RHIC's exploration of the "nuclear phase diagram" shows signs of a sharp border—a first-order phase transition—between the hadrons that make up ordinary atomic nuclei and the quark-gluon plasma (QGP) of the early universe when the QGP is produced at relatively low energies / temperatures. The data may also suggest a possible critical point, where the type of transition changes from the abrupt, first-order kind to a continuous crossover at higher energies. The LHC explores QGP at even higher energies.

The heavy-ion research programs at RHIC and the LHC are together mapping out points on the so-called phase diagram of nuclear matter. A phase diagram shows the boundaries between different types of the same substance as external conditions, such as pressure and temperature, change. One of the best-known phase diagrams illustrates what happens to water as it freezes in an ice cube tray or turns to steam while boiling in a pot on the stove. For nuclear matter, the phase diagram aims to show the boundary between normal matter, composed of compact neutrons and protons, and a system of liberated quarks and gluons.

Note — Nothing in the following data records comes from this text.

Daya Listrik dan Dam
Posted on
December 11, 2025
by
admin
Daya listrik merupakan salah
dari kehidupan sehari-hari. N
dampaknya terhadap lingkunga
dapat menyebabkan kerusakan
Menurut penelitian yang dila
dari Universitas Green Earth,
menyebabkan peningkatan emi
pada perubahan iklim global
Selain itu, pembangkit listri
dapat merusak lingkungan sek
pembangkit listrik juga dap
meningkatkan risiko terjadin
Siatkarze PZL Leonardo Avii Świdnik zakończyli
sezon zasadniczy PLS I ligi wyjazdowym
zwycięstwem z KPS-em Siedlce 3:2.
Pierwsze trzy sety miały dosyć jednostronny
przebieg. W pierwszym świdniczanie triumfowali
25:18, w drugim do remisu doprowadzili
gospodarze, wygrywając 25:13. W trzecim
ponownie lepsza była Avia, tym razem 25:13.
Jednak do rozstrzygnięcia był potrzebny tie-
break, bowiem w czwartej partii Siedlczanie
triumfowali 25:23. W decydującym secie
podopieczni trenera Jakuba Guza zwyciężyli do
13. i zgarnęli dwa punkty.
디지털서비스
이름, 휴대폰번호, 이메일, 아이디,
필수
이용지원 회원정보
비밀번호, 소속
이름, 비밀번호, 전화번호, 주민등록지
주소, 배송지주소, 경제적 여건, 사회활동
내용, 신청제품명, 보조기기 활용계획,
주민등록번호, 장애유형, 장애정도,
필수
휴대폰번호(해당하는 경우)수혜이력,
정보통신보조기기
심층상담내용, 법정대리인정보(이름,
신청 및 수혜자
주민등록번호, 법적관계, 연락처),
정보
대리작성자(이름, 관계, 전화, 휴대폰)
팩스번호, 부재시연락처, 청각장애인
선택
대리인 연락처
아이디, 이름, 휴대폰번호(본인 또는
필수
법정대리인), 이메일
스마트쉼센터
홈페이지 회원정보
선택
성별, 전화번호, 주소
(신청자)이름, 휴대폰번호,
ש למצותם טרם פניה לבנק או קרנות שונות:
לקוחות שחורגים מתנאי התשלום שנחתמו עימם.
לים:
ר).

Of particular interest to nuclear physicists is the location of a "critical point," a threshold of temperature and quark density above which there is no sharp transition between two phases. On one side of the critical point associated with nuclear matter, there is an obvious difference between normal matter and a substance of unconfined quarks and gluons, and the transition from one phase to the other is sharp. But on the other side, the two phases can coexist and the transition from one to the other is a smooth crossover. Collisions at RHIC over a wide range of energies changes not only the temperature but also the composition of the plasma—the relative amount of quarks and their antimatter counterparts. Studying those details is helping physicists zero in on the critical point, which many physicists feel is essential to understanding how quarks and gluons work together over large volumes to form the perfect liquid. Data on both sides of the critical point can reveal a great deal about the fundamental processes that have produced the matter we see in our universe today.

Higgs candidate event

ATLAS detector event display showing a Higgs candidate event.

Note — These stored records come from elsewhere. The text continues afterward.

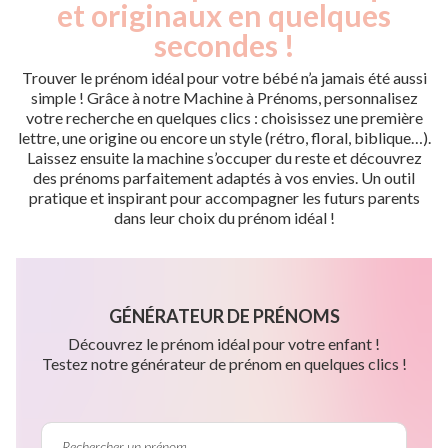
et originaux en quelques
secondes !
Trouver le prénom idéal pour votre bébé n’a jamais été aussi
simple ! Grâce à notre Machine à Prénoms, personnalisez
votre recherche en quelques clics : choisissez une première
lettre, une origine ou encore un style (rétro, floral, biblique…).
Laissez ensuite la machine s’occuper du reste et découvrez
des prénoms parfaitement adaptés à vos envies. Un outil
pratique et inspirant pour accompagner les futurs parents
dans leur choix du prénom idéal !
GÉNÉRATEUR DE PRÉNOMS
Découvrez le prénom idéal pour votre enfant !
Testez notre générateur de prénom en quelques clics !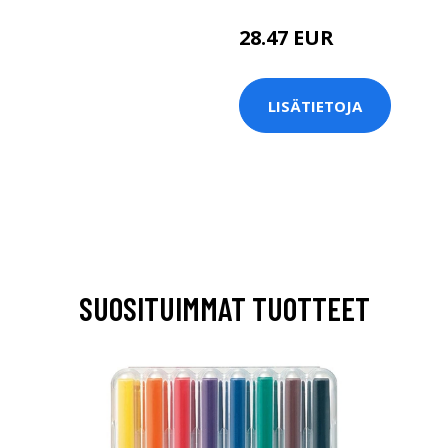
28.47 EUR
39 EUR
LISÄTIETOJA
SUOSITUIMMAT TUOTTEET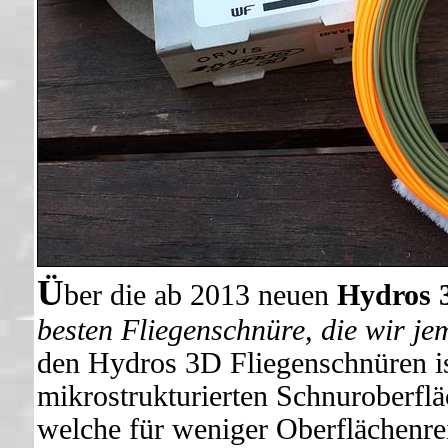
Ü
ber die ab 2013 neuen
Hydros 
besten Fliegenschnüre, die wir jem
den Hydros 3D Fliegenschnüren is
mikrostrukturierten Schnuroberfläc
welche für weniger Oberflächenre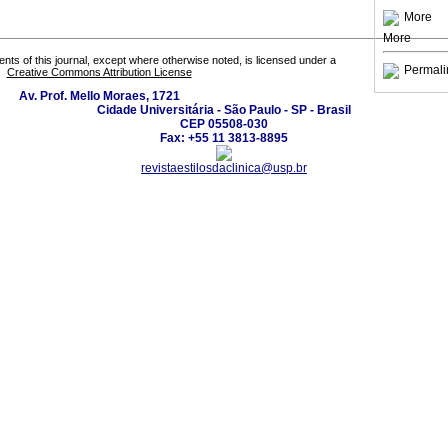
More
More
tents of this journal, except where otherwise noted, is licensed under a
Permali
Creative Commons Attribution License
Av. Prof. Mello Moraes, 1721
Cidade Universitária - São Paulo - SP - Brasil
CEP 05508-030
Fax: +55 11 3813-8895
revistaestilosdaclinica@usp.br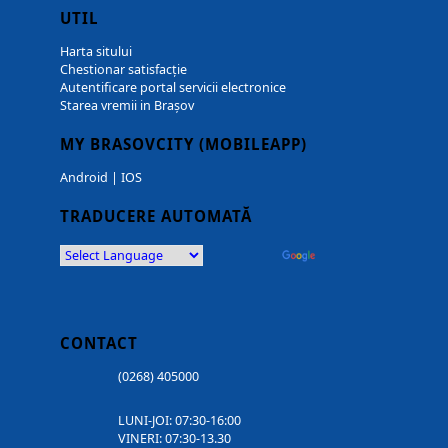
UTIL
Harta sitului
Chestionar satisfacție
Autentificare portal servicii electronice
Starea vremii in Brașov
MY BRASOVCITY (MOBILEAPP)
Android
|
IOS
TRADUCERE AUTOMATĂ
Powered by
Translate
CONTACT
(0268) 405000
LUNI-JOI: 07:30-16:00
VINERI: 07:30-13.30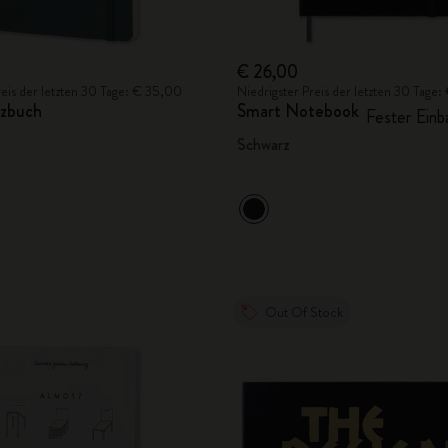
€ 26,00
reis der letzten 30 Tage: € 35,00
Niedrigster Preis der letzten 30 Tage
zbuch
Smart Notebook
Fester Einb
Schwarz
Out Of Stock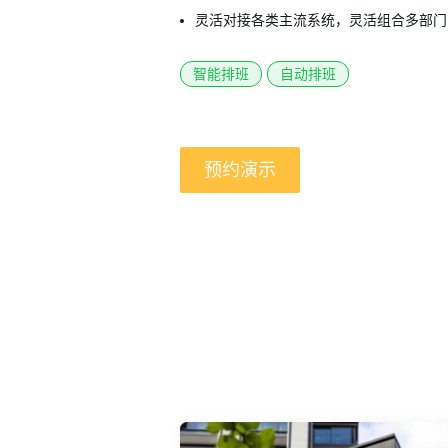
灵活对接各类主流系统，灵活组合多部门
智能排班
自动排班
预约演示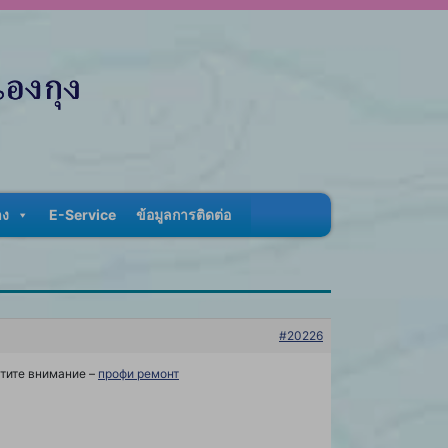
าง
E-Service
ข้อมูลการติดต่อ
#20226
атите внимание –
профи ремонт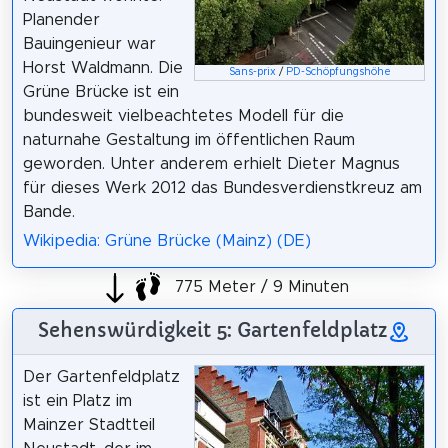
Planender
Bauingenieur war
Horst Waldmann. Die
Sans-prix
/
PD-Schöpfungshöhe
Grüne Brücke ist ein
bundesweit vielbeachtetes Modell für die
naturnahe Gestaltung im öffentlichen Raum
geworden. Unter anderem erhielt Dieter Magnus
für dieses Werk 2012 das Bundesverdienstkreuz am
Bande.
Wikipedia: Grüne Brücke (Mainz) (DE)
775 Meter / 9 Minuten
Sehenswürdigkeit 5: Gartenfeldplatz
Der Gartenfeldplatz
ist ein Platz im
Mainzer Stadtteil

There's even a connection between the LHC's discovery of the Higgs particle, which imparts mass to elementary particles, and the heavy ion programs at RHIC and the LHC. While the Higgs particle is responsible for the mass of fundamental particles such as quarks, the three valence quarks that make up each proton account for only about one percent of its total mass. Where does the rest of the mass of these more complex building blocks come from?

The answer, physicists believe, lies in how the quarks interact via the exchange of gluons, massless particles that hold the quarks together via nature's strongest force, and interactions among the gluons themselves. To tease apart the features of this force, which gets stronger and stronger if you try to pull the subatomic quarks apart, physicists accelerate atomic nuclei (a.k.a. heavy ions) to near light speed, where the gluons become dominant, and then steer them into head-on collisions at RHIC and the LHC.

Because these collisions recreate conditions that last existed early in the universe, before quarks joined up to form protons and neutrons, they give scientists an opportunity to study the behavior of "free" quarks and gluons in the primordial quark-gluon plasma. Those studies should help scientists better understand the strong force, and how it generates so much of the mass of the visible matter in the universe—everything made of atoms, from stars to planets to people.

While visible matter accounts for a mere fraction of the total universe—just five percent, the rest being composed of dark matter and mysterious dark energy—it's enough to keep heavy ion physicists busy for awhile!